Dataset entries

============================================================

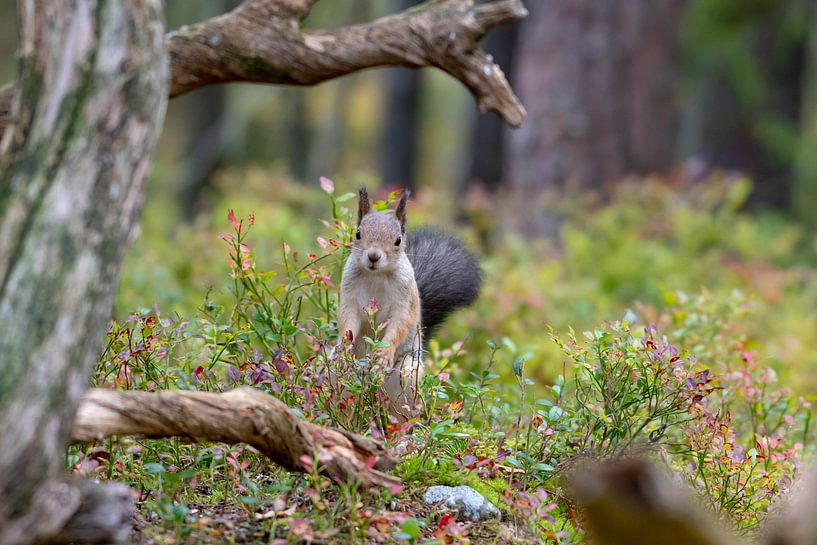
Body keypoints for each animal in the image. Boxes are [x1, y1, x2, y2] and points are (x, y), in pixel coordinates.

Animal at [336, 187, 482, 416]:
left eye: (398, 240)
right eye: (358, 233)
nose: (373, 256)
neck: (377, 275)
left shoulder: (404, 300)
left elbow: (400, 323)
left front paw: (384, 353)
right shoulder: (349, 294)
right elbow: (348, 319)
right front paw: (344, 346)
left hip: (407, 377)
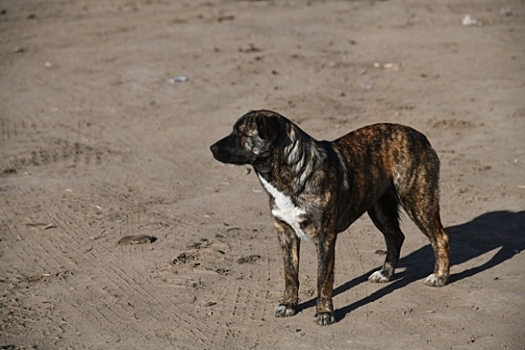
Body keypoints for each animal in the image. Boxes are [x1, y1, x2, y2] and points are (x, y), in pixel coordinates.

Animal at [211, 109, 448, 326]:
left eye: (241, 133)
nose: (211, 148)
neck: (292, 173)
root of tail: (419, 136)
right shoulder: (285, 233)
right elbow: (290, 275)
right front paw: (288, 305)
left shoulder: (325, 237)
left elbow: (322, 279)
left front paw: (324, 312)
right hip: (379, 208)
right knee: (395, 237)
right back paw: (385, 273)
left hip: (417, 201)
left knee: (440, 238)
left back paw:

============================================================

_WORK ORDER_: So that the copy stays exact, reproduce each record word for word and leave its images out.

_RESULT BELOW_:
Body keypoints for each animal in the image. Boxes are [x1, y1, x2, y2] and points are (x, y), in pixel coordinates.

Animal at [336, 187, 482, 416]:
left eye: (398, 240)
right eye: (358, 233)
nose: (373, 256)
neck: (377, 275)
left shoulder: (404, 300)
left elbow: (400, 323)
left front paw: (384, 353)
right shoulder: (349, 294)
right elbow: (348, 319)
right front paw: (344, 346)
left hip: (407, 377)
Body keypoints for each animal in the image. Boxes are [x1, y1, x2, y2] and points are (x, y), in pixel coordinates.

Animal at [211, 109, 448, 326]:
left eye: (241, 133)
nose: (211, 148)
neck: (292, 173)
root of tail: (419, 136)
right shoulder: (285, 233)
right elbow: (290, 275)
right front paw: (288, 305)
left shoulder: (325, 237)
left elbow: (322, 279)
left front paw: (324, 312)
right hip: (379, 208)
right knee: (395, 237)
right back paw: (385, 273)
left hip: (417, 201)
left knee: (440, 238)
left back paw:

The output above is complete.